11 Responses to Omg I’m pregnant

  1. I laughed out loud a ton during this post! I was TERRIFIED of Lyla joining us, and she’s pretty cool now :) And now with Poppy, I’m just completely denying anything is happening whatsoever.

  2. The whole “pregnancy should only be 30 weeks” thing makes me laugh because right after C was born the neonatal team took him as a precaution (meconium)… Anyway once I screamed to everyone repeatedly asking “is he okay?!” and they told me he was fine… I apparently looked delirious and my OB was like “Caroline, Caroline, are you okay?” and all I could say was “I thought I was going to be pregnant FOREVERRRRR”. She laughed at me! Haha! The funny thing is, I can barely remember what it felt like to be pregnant now, but I remember being pregnant and thinking “I’ve forgotten what it’s like to not be pregnant!”. Funny how that works!

    So excited for you and your new little babe!

    • I definitely thought I’d be pregnant with B forever too! No one could convince me otherwise. And then until a week or so ago I couldn’t for the life of me remember what being pregnant felt like. Nature does things to our brains!!
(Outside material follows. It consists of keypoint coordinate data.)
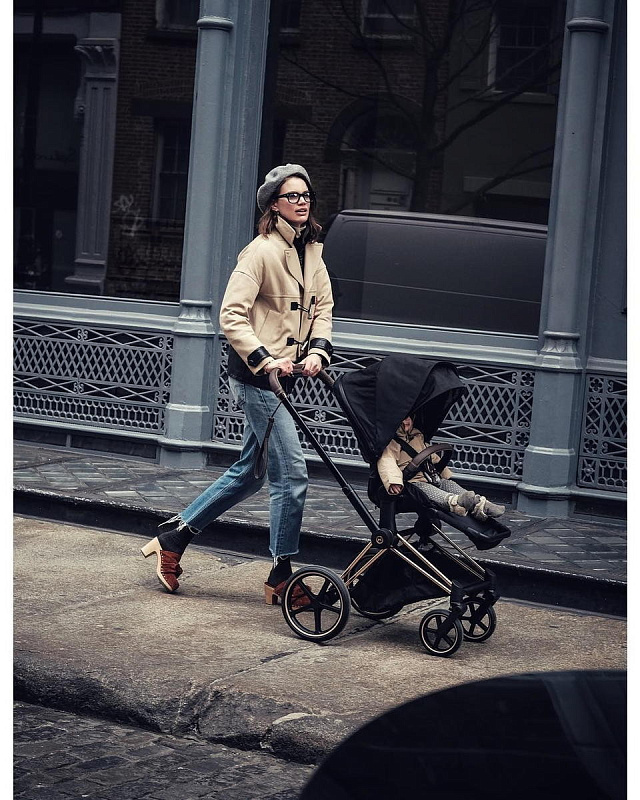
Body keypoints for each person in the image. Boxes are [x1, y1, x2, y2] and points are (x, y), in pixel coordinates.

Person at [141, 164, 333, 602]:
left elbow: (323, 308)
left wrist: (318, 352)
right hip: (258, 379)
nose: (302, 202)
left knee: (249, 474)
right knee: (292, 475)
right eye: (292, 196)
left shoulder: (312, 252)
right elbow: (231, 315)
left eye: (306, 195)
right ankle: (281, 576)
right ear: (273, 206)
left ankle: (174, 538)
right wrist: (265, 359)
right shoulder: (260, 252)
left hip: (287, 378)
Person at [377, 416, 505, 521]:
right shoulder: (391, 443)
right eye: (402, 419)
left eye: (409, 418)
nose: (406, 421)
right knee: (427, 491)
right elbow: (387, 462)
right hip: (412, 482)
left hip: (430, 475)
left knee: (449, 484)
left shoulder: (417, 436)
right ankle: (454, 502)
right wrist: (393, 481)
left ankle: (479, 503)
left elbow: (430, 455)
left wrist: (443, 471)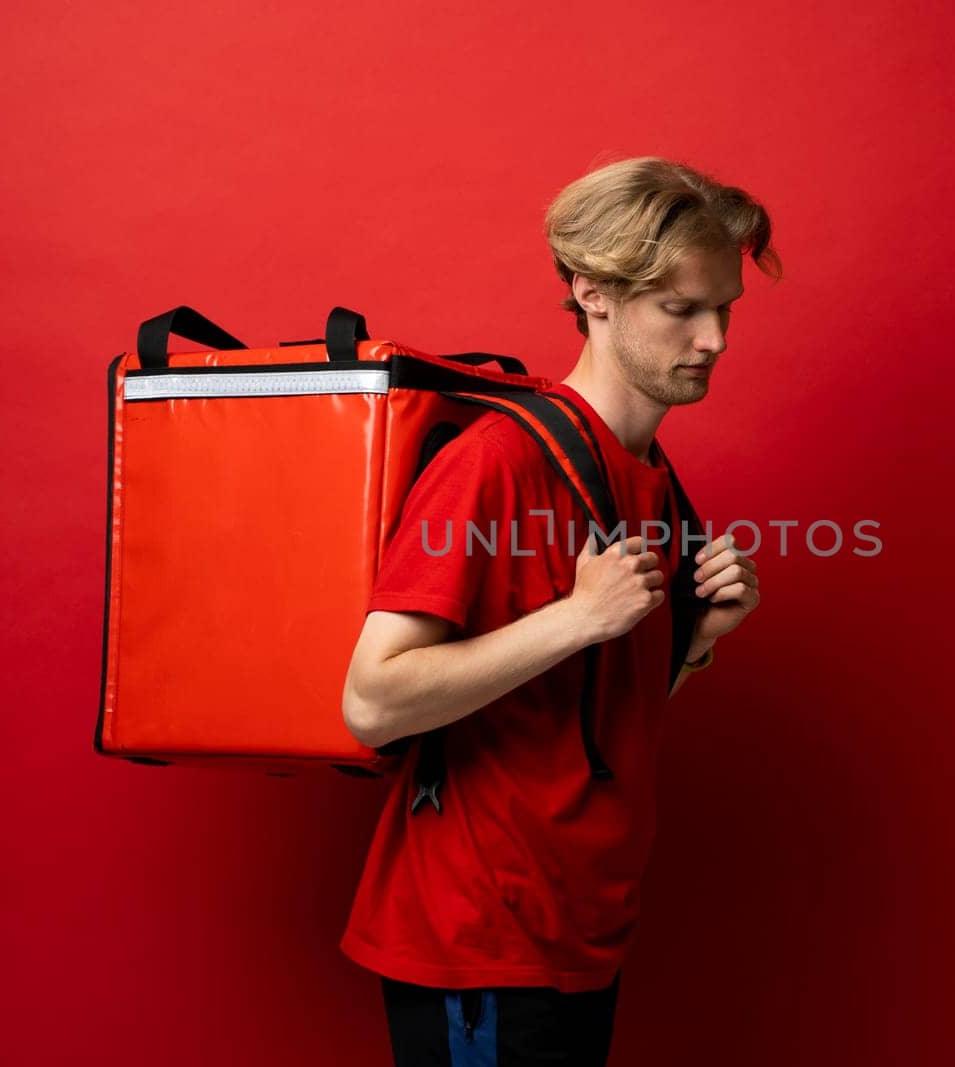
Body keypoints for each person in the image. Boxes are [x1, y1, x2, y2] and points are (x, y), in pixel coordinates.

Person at [339, 156, 781, 1065]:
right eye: (683, 308)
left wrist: (694, 646)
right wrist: (578, 617)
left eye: (724, 308)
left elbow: (593, 718)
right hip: (479, 939)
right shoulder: (498, 461)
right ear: (593, 292)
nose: (716, 339)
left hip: (581, 932)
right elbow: (371, 699)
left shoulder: (651, 479)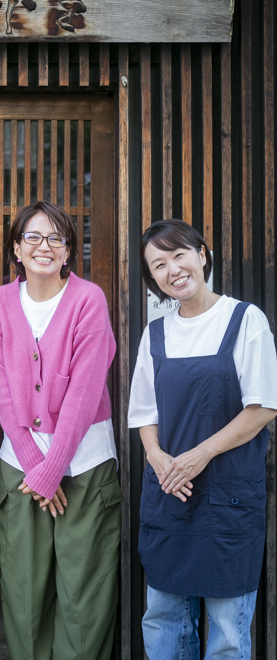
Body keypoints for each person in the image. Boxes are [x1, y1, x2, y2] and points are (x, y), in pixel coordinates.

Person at [128, 218, 277, 660]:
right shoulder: (156, 333)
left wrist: (200, 454)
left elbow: (263, 407)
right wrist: (156, 457)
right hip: (170, 491)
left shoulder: (245, 319)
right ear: (152, 278)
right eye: (159, 264)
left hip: (227, 495)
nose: (172, 269)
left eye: (179, 255)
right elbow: (144, 413)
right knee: (163, 620)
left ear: (202, 255)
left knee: (228, 629)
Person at [0, 200, 121, 660]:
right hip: (21, 468)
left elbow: (85, 393)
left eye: (56, 238)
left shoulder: (88, 299)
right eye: (33, 237)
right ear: (16, 248)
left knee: (84, 597)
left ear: (68, 251)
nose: (44, 246)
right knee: (24, 594)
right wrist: (36, 467)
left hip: (85, 466)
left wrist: (53, 468)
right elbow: (3, 393)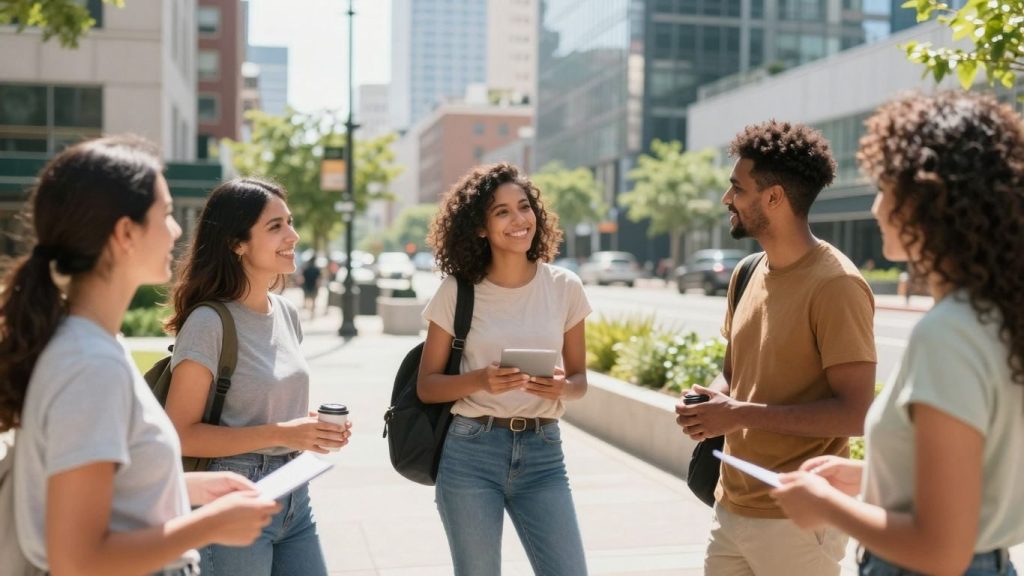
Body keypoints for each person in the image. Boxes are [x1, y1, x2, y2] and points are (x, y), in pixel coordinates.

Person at [0, 136, 279, 575]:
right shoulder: (89, 364)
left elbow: (99, 491)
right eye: (166, 215)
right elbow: (78, 559)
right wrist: (209, 526)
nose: (176, 231)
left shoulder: (88, 345)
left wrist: (187, 486)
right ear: (125, 233)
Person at [773, 92, 1024, 575]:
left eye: (885, 188)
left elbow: (941, 550)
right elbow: (981, 482)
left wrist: (823, 505)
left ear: (927, 201)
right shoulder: (995, 318)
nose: (875, 207)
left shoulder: (949, 334)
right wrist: (871, 478)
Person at [675, 120, 877, 575]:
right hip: (730, 507)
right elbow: (733, 372)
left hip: (798, 520)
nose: (727, 199)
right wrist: (708, 403)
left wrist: (740, 413)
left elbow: (856, 413)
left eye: (736, 188)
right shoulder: (747, 271)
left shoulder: (836, 285)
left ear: (774, 198)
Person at [162, 177, 351, 576]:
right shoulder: (208, 322)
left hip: (295, 492)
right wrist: (284, 432)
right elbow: (181, 433)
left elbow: (271, 406)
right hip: (231, 493)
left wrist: (312, 430)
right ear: (237, 243)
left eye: (290, 222)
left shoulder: (285, 313)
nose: (293, 235)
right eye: (275, 226)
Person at [418, 163, 591, 575]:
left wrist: (562, 388)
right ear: (480, 227)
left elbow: (581, 380)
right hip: (471, 451)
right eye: (502, 212)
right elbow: (426, 386)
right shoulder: (457, 291)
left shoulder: (565, 287)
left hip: (544, 452)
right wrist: (480, 380)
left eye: (524, 207)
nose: (519, 220)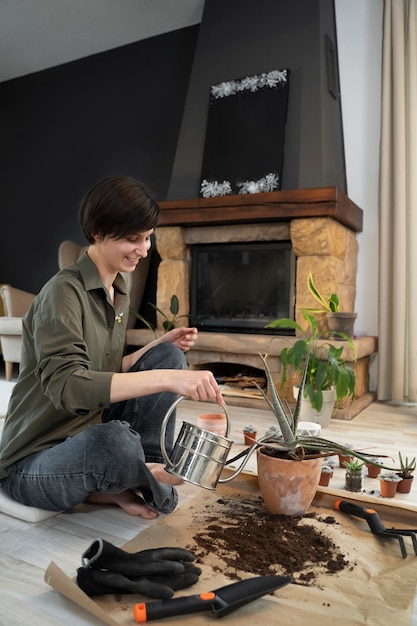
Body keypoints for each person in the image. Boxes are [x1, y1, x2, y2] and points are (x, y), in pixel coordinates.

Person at [0, 175, 223, 519]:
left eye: (148, 237)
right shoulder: (62, 294)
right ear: (98, 232)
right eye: (134, 239)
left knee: (168, 356)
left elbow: (106, 367)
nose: (145, 249)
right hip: (34, 462)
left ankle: (137, 468)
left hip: (85, 432)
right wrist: (169, 380)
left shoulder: (117, 289)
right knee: (114, 442)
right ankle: (130, 477)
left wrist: (158, 348)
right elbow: (71, 387)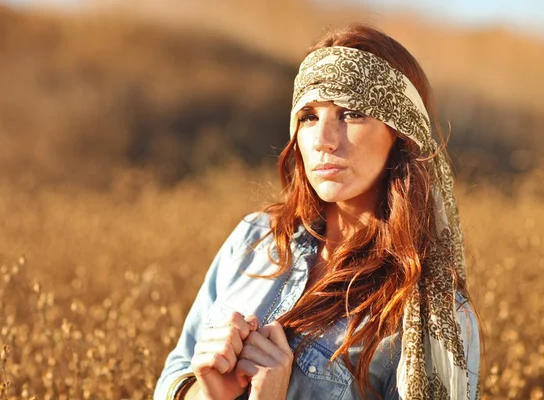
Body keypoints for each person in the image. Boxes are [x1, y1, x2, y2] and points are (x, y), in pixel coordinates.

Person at [154, 24, 480, 400]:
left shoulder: (431, 312)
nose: (324, 140)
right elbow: (174, 377)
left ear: (402, 132)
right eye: (309, 116)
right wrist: (206, 394)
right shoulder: (254, 238)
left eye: (351, 113)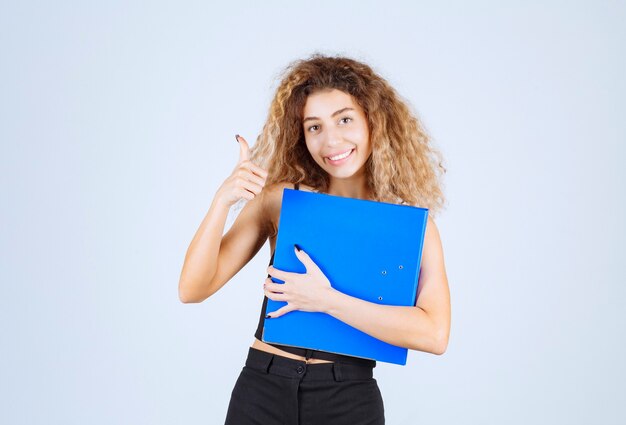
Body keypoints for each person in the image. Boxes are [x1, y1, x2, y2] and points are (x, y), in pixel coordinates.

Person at [178, 53, 451, 425]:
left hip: (348, 398)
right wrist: (222, 201)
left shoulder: (408, 226)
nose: (331, 140)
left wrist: (325, 300)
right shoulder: (279, 200)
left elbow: (434, 334)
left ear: (374, 122)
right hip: (262, 388)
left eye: (344, 119)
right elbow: (193, 288)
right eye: (314, 127)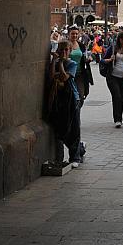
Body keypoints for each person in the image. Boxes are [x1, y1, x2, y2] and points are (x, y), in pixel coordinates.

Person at [48, 40, 81, 168]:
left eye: (66, 50)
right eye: (61, 50)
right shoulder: (55, 63)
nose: (64, 52)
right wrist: (54, 61)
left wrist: (61, 63)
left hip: (72, 98)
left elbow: (64, 77)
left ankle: (75, 157)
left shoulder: (72, 64)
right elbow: (51, 77)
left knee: (74, 128)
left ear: (70, 51)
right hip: (59, 99)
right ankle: (80, 148)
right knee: (63, 128)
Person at [102, 31, 123, 128]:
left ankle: (119, 117)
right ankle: (117, 119)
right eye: (122, 38)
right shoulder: (113, 48)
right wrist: (109, 60)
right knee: (116, 96)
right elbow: (102, 60)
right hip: (112, 76)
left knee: (121, 97)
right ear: (119, 39)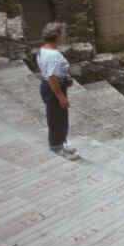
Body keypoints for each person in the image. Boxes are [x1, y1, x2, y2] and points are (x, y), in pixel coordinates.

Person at [37, 22, 78, 160]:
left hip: (48, 86)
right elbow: (52, 78)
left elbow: (42, 70)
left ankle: (60, 144)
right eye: (63, 34)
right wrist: (61, 97)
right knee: (57, 119)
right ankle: (57, 149)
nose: (64, 36)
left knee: (58, 117)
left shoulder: (43, 50)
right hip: (54, 88)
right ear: (58, 36)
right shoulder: (53, 56)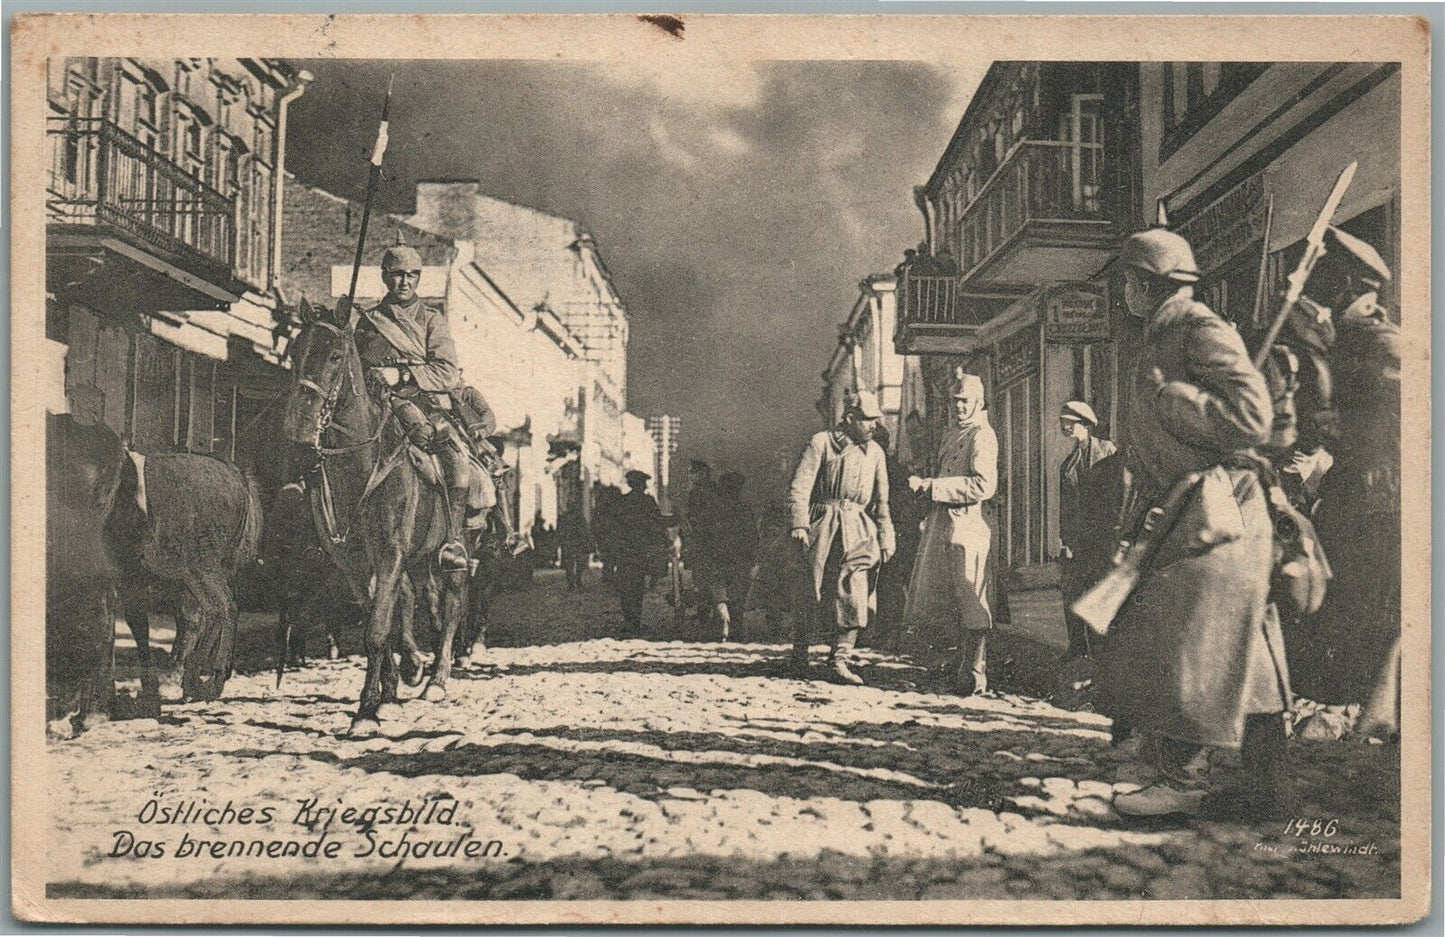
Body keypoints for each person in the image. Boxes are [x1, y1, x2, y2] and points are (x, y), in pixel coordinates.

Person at [1096, 228, 1290, 820]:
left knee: (1188, 635)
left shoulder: (1197, 328)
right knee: (1243, 646)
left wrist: (1174, 398)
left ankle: (1180, 779)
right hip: (1192, 505)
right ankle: (1264, 787)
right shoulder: (1165, 332)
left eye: (1128, 280)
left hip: (1219, 508)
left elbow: (1252, 417)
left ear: (1148, 283)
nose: (1123, 290)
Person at [1280, 226, 1401, 738]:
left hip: (1384, 500)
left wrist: (1333, 428)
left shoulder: (1384, 343)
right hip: (1354, 495)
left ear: (1353, 289)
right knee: (1340, 603)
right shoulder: (1350, 342)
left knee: (1368, 606)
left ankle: (1371, 717)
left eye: (1330, 290)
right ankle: (1360, 714)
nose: (1321, 303)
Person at [352, 242, 497, 571]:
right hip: (377, 408)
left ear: (418, 279)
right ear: (385, 278)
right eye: (397, 275)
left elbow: (446, 372)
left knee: (457, 464)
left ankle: (452, 541)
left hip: (425, 408)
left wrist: (402, 374)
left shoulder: (433, 321)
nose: (404, 282)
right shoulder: (369, 322)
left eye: (411, 275)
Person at [786, 392, 895, 684]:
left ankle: (839, 659)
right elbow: (800, 486)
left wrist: (886, 535)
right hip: (823, 524)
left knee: (855, 590)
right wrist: (800, 523)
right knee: (812, 589)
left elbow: (882, 502)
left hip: (859, 528)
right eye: (868, 419)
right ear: (849, 418)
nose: (874, 425)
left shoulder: (876, 453)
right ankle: (799, 655)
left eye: (876, 419)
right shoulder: (822, 443)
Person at [902, 370, 999, 695]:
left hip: (969, 526)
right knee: (945, 597)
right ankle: (957, 667)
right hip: (945, 523)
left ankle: (974, 672)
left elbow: (984, 485)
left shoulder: (982, 435)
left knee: (971, 595)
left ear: (978, 402)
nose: (959, 407)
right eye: (955, 401)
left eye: (965, 402)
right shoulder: (952, 433)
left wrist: (933, 487)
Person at [1056, 400, 1117, 661]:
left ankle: (1101, 650)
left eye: (1071, 423)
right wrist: (1064, 540)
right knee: (1072, 589)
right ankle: (1078, 646)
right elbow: (1065, 506)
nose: (1066, 428)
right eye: (1063, 423)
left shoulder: (1106, 452)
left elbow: (1117, 494)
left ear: (1085, 425)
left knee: (1099, 592)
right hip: (1078, 539)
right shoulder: (1069, 463)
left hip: (1103, 536)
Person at [701, 472, 758, 641]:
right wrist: (753, 557)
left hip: (716, 555)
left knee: (718, 587)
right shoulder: (744, 510)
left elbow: (703, 534)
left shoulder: (712, 509)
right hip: (740, 557)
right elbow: (753, 536)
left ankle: (721, 611)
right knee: (738, 593)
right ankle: (737, 628)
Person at [613, 469, 668, 636]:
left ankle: (629, 620)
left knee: (625, 586)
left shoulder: (621, 501)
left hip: (624, 550)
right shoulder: (648, 501)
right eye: (643, 482)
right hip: (640, 550)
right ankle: (634, 621)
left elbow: (614, 526)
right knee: (637, 586)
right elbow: (657, 522)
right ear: (640, 484)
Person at [683, 460, 719, 624]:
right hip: (708, 541)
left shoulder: (699, 492)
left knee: (703, 579)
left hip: (703, 541)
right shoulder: (713, 490)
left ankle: (706, 614)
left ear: (702, 473)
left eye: (693, 472)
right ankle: (705, 612)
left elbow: (699, 517)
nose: (690, 475)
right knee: (706, 578)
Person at [557, 505, 592, 590]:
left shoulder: (565, 517)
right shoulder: (579, 518)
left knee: (570, 564)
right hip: (576, 543)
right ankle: (576, 581)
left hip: (570, 543)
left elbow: (561, 530)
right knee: (577, 563)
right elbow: (585, 530)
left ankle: (572, 583)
  3. Wait! That last pic is from this pregnancy??

    • Eeek no! I should’ve said that. That pic was 38 weeks with B. If I looked like that already I’d put myself on bed rest.

  4. I love B in the treadmill photo!

    I was terrified of #2 as well. And things just seemed so different with the second pregnancy. And besides that fact my little guy is going to have bionic ears, everything turned AOK. I wouldn’t trade it for the world. :)

  5. You are hilarious!!! I, too, am terrified! But, I think I’ve worried more with this pregnancy than I did with G. I attribute that to the fact that I now know how precious life is (which I was COMPLETELY oblivious to before becoming a mother), and I’m so terrified of the sooooo many things that can go wrong.

    I’m sure we’ll both be okay in the end though! ;)

  6. Hahaha. I’m sorry I was confused. I need to see a current photo! I’m considering getting pregnant and I love to see what’s in store.

  7. I remember lying in bed with my son crying when I was pregnant with Campbell! LOL Now, looking back, I roll my eyes at my past self, because he’s FINE and having his sister has been (mostly) a complete joy. Our family feels so much more “family” now. You’ll do great!

  8. Ha! Love this post! I said at one point though this I wish the ’4th trimester’ mess included the baby in my stomach instead of outside crying all the time!

  9. I was so afraid that I wouldn’t love Bennett as much as Cullen… but then was SO much more emotional when B was born because my heart tripled in size at that very moment. Your feelings are normal!